▶ **WHAT IS BEING ASKED**
Search the records for the word "companies" and report each line that has it.

▶ **DATA SHOWN**
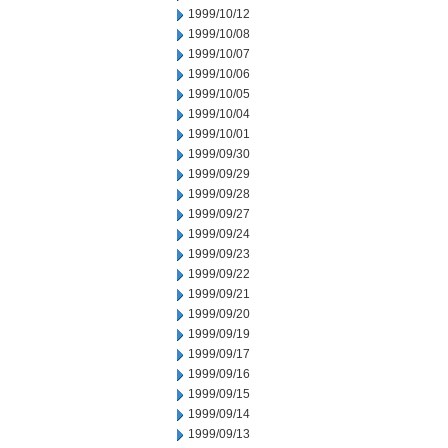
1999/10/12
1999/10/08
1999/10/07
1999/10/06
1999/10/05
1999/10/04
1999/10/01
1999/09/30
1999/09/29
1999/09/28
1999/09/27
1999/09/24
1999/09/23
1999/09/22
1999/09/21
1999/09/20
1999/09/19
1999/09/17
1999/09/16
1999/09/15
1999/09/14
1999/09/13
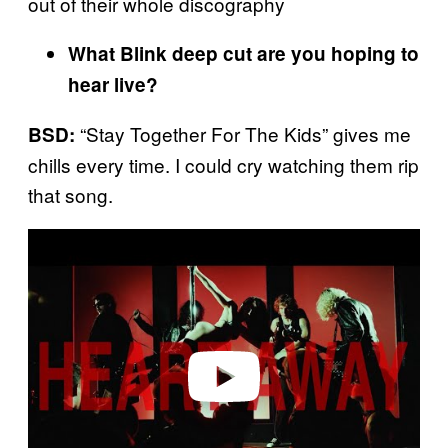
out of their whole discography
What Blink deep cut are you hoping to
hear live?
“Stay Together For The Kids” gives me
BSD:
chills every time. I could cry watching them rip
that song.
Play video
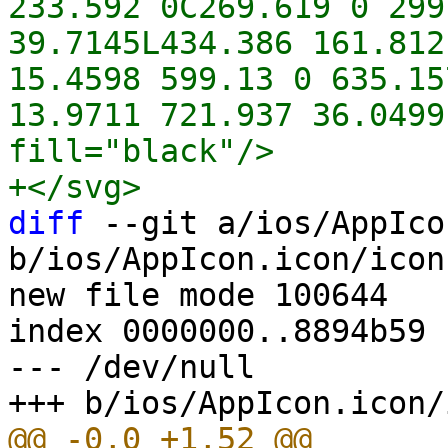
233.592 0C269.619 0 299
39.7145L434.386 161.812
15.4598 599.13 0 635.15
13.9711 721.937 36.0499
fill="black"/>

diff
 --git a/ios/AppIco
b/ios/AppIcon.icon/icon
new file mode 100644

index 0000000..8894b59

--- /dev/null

==

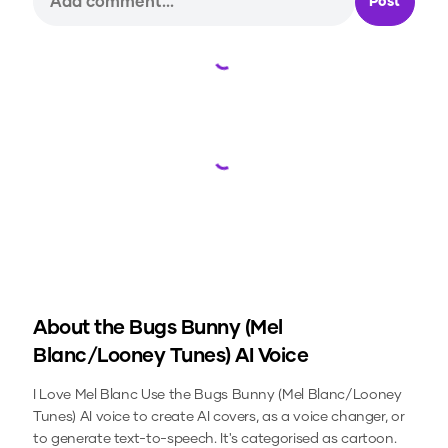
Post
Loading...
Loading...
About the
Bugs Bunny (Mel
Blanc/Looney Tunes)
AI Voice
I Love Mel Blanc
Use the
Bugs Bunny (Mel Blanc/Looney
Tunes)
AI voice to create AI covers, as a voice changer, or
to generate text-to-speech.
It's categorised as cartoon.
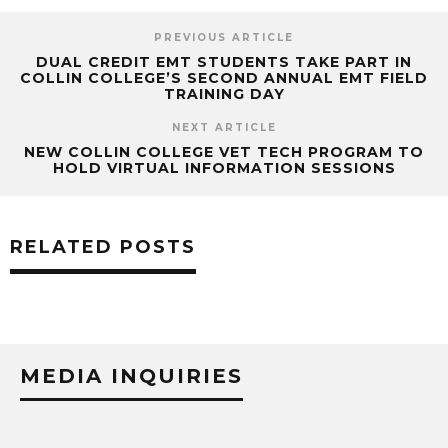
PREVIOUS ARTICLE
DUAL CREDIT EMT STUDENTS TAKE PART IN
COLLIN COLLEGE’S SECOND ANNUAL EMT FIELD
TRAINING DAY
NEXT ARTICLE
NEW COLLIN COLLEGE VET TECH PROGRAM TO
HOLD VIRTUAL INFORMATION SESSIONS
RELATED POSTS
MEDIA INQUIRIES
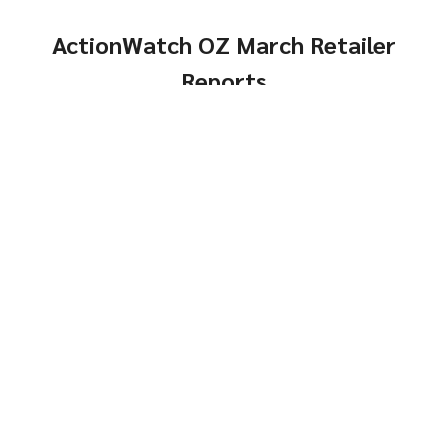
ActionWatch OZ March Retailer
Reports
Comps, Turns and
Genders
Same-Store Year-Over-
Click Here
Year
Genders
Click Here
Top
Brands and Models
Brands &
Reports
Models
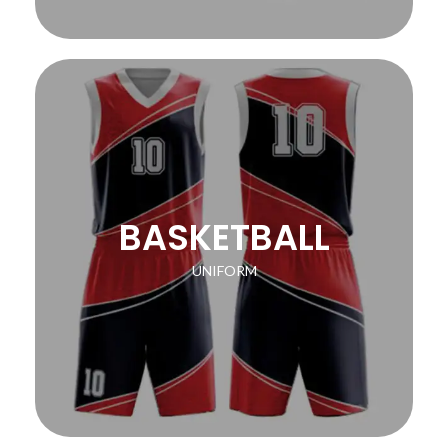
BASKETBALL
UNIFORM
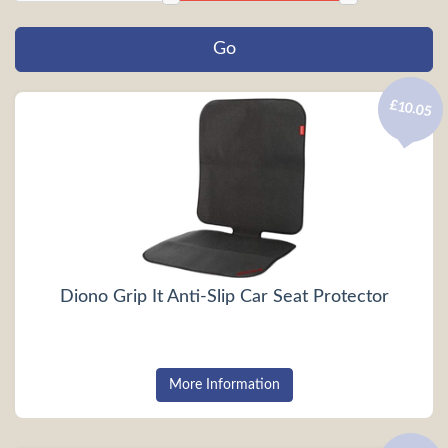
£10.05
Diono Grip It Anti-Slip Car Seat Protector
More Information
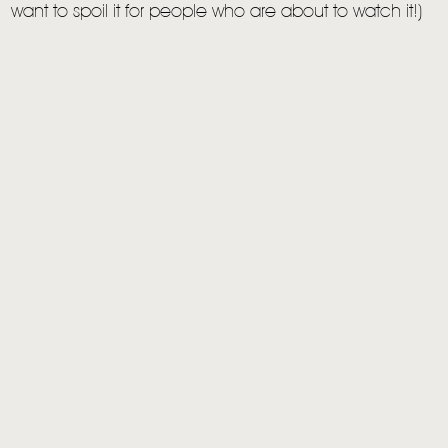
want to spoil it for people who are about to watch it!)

* * *

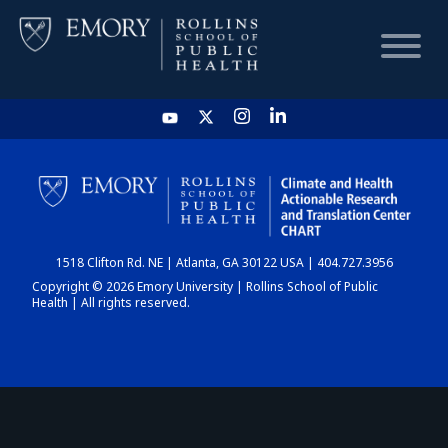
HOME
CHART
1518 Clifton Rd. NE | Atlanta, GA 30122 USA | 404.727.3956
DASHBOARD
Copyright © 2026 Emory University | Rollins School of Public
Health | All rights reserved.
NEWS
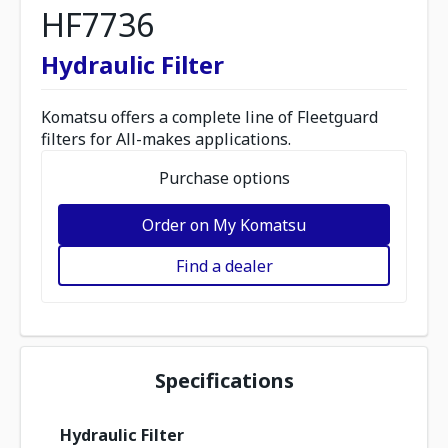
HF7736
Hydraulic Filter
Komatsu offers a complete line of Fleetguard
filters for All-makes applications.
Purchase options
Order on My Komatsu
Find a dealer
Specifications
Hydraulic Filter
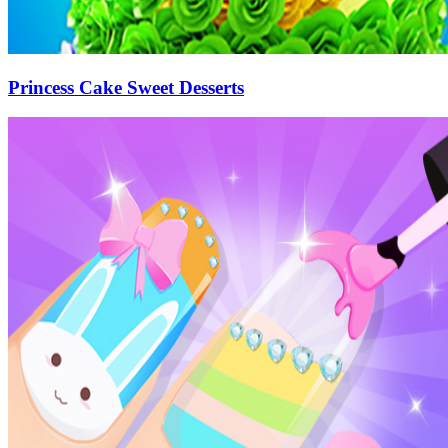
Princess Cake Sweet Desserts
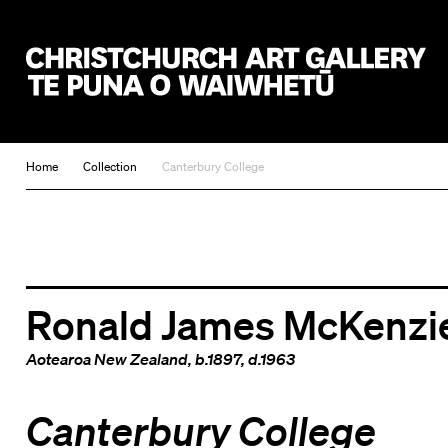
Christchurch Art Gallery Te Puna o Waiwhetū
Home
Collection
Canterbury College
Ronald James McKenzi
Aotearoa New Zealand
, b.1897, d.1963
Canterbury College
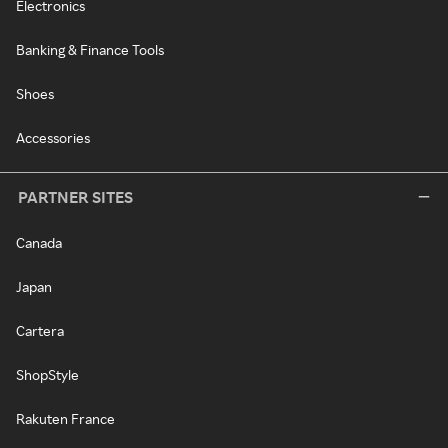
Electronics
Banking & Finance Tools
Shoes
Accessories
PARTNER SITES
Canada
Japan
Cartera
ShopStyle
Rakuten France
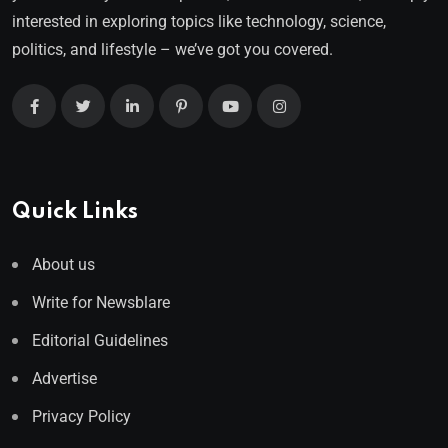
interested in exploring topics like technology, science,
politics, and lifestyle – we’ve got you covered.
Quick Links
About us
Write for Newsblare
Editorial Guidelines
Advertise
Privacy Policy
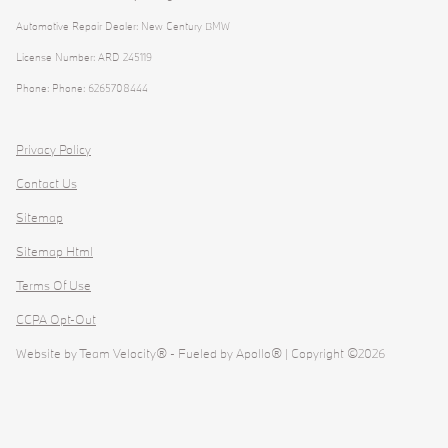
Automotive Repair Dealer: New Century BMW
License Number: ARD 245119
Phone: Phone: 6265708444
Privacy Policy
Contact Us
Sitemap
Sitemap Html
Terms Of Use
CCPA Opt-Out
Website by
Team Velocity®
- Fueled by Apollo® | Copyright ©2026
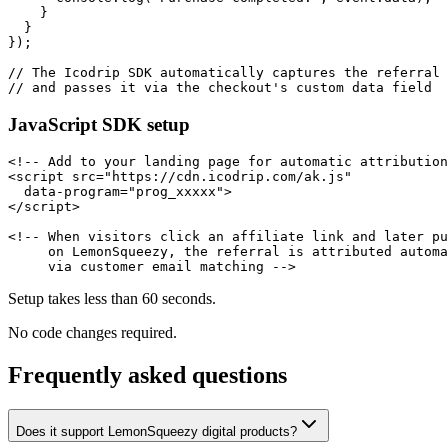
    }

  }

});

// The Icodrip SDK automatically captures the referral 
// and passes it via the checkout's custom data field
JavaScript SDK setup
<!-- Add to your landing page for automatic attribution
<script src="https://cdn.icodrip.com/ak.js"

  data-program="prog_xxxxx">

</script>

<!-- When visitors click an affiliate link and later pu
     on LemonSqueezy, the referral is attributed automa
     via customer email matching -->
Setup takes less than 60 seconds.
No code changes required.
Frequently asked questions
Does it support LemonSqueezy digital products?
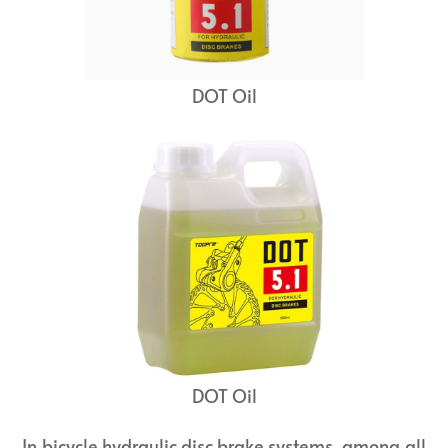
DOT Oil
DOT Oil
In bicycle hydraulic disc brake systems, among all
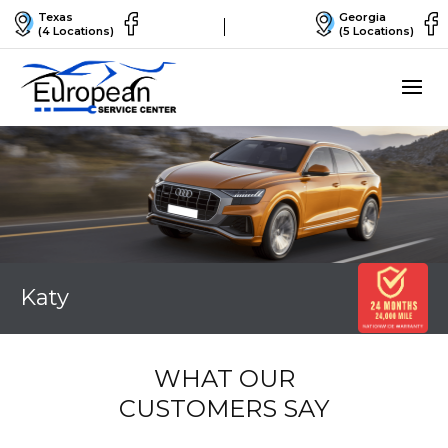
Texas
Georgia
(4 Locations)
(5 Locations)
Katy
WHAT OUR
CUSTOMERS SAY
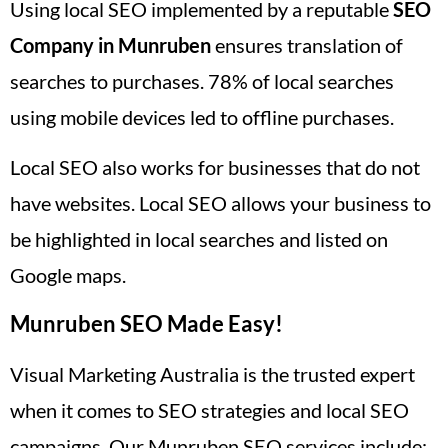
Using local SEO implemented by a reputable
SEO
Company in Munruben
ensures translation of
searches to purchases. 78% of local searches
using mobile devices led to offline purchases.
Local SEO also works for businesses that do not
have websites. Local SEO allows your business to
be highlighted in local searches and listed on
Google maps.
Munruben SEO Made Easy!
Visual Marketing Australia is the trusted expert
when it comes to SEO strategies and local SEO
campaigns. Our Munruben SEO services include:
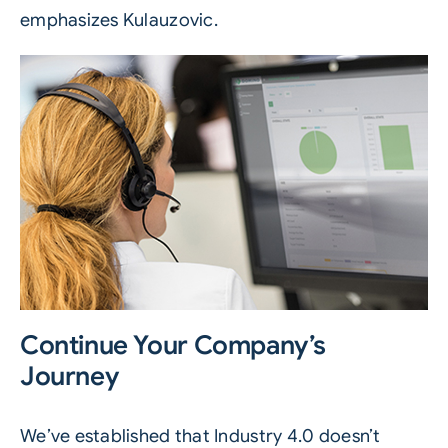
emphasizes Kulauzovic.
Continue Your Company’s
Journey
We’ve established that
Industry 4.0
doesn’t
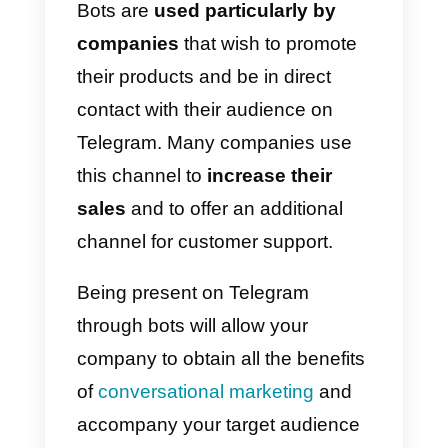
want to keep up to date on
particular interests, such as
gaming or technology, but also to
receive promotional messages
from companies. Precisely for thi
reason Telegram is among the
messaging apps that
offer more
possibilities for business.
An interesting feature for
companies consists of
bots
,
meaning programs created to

▶ **REPLY**
from companies. Precisely for thi
companies consists of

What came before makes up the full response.